= Beginning of Section =

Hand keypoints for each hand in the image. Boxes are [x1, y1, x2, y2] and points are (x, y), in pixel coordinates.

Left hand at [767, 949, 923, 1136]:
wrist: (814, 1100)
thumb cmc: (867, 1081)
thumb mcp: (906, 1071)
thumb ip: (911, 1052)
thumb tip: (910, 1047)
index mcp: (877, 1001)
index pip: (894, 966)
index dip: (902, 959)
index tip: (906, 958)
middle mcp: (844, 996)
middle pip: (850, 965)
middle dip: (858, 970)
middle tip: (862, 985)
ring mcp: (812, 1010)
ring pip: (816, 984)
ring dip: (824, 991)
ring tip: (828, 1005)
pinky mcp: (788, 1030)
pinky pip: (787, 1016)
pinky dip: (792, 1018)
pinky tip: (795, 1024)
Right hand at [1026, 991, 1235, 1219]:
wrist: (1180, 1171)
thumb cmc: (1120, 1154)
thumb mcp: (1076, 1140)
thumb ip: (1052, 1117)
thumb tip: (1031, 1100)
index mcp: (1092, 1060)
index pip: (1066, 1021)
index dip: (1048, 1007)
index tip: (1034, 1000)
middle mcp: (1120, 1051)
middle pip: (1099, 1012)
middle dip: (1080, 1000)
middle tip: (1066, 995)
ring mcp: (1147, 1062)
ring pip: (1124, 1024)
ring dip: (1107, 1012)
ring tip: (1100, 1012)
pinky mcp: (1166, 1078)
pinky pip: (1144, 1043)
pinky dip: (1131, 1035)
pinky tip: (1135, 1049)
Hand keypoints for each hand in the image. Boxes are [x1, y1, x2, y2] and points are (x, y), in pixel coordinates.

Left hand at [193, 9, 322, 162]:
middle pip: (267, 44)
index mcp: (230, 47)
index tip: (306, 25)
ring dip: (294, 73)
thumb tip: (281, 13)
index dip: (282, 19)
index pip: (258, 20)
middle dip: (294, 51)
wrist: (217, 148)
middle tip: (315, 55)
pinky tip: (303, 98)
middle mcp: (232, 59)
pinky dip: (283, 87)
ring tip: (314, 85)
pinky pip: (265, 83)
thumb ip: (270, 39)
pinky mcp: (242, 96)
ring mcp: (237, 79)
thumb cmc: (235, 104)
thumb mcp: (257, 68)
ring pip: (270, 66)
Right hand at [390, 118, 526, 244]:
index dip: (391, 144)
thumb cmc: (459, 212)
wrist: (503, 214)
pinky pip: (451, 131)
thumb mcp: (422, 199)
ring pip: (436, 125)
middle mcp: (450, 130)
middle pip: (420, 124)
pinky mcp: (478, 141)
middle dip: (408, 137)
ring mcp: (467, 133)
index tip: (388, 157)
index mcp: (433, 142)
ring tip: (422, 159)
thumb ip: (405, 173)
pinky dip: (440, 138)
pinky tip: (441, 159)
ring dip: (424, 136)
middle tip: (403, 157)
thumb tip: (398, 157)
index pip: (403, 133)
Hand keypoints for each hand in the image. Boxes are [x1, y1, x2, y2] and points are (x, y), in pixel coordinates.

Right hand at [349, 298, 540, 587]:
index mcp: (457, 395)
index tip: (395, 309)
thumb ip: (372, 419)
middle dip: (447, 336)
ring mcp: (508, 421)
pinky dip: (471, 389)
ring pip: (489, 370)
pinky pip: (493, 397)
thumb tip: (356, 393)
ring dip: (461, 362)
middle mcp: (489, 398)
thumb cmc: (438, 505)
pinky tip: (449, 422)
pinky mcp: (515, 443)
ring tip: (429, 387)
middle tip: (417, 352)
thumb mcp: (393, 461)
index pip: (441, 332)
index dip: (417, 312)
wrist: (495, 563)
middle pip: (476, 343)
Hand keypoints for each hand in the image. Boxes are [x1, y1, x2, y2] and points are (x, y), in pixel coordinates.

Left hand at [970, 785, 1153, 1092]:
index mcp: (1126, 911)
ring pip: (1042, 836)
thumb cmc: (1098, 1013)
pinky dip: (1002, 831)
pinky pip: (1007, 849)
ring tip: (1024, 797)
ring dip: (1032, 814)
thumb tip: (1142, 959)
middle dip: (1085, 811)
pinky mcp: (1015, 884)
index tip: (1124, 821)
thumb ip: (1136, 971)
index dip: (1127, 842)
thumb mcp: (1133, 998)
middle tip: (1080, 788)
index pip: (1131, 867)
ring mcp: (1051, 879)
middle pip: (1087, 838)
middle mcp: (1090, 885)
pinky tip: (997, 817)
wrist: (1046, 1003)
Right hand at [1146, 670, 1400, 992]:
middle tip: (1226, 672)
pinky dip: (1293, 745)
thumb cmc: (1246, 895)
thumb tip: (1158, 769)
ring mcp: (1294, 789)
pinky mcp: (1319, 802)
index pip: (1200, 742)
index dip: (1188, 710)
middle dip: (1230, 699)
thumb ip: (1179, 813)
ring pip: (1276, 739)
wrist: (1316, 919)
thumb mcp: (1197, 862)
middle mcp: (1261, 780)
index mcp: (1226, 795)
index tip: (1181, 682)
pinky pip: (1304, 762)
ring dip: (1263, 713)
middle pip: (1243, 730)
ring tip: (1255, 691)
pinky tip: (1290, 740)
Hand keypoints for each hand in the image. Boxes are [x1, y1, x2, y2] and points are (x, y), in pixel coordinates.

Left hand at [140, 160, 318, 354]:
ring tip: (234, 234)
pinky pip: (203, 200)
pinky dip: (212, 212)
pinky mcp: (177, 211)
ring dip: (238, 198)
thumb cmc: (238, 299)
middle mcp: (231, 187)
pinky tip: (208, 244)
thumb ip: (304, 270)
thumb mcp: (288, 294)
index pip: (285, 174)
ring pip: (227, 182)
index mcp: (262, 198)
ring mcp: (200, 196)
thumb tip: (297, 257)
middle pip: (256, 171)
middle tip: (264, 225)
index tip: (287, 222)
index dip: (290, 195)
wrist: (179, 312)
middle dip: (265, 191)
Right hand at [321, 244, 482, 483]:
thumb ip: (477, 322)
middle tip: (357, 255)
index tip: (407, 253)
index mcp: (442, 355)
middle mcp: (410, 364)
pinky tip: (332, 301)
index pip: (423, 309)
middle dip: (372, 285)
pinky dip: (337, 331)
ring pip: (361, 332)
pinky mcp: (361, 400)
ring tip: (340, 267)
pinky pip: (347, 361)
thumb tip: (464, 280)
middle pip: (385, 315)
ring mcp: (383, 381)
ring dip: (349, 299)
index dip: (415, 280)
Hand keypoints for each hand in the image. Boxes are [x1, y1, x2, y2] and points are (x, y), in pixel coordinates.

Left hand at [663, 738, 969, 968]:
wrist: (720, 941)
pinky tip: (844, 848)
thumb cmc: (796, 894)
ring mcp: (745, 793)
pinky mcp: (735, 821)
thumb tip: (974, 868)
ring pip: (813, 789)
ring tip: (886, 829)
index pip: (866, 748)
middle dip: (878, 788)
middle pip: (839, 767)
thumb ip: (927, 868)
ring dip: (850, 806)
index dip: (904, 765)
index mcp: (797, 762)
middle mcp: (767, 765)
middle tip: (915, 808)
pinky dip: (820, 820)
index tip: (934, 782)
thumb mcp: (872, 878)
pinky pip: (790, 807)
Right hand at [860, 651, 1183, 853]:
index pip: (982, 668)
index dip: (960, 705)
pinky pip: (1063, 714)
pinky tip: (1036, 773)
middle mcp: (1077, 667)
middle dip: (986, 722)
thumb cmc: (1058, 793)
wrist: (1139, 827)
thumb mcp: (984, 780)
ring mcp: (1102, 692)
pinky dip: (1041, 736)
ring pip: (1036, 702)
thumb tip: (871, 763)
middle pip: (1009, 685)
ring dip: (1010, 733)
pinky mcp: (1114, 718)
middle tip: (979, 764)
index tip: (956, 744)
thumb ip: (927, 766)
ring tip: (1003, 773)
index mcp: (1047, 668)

= End of Section =

● Work order
From the records above, transcribe without alteration every line from the one with "ring tip: (1100, 1012)" to the one with "ring pip: (270, 66)", inclusive.

● Completed task
ring tip: (1100, 1012)
pinky mcp: (1166, 1078)
pinky pip: (1144, 1043)
pinky dip: (1131, 1035)
pinky tip: (1135, 1049)
Hand keypoints for each hand in the image. Boxes are [x1, y1, x2, y2] and points are (x, y), in pixel coordinates.

Left hand at [193, 9, 322, 162]:
middle pip: (267, 44)
index mcp: (230, 47)
index tip: (306, 25)
ring dip: (294, 73)
thumb tip: (281, 13)
index dip: (282, 19)
index pip: (258, 20)
middle dip: (294, 51)
wrist: (217, 148)
middle tip: (315, 55)
pinky tip: (303, 98)
middle mcp: (232, 59)
pinky dip: (283, 87)
ring tip: (314, 85)
pinky pip: (265, 83)
thumb ip: (270, 39)
pinky mcp: (242, 96)
ring mcp: (237, 79)
thumb cmc: (235, 104)
thumb mcp: (257, 68)
ring pip: (270, 66)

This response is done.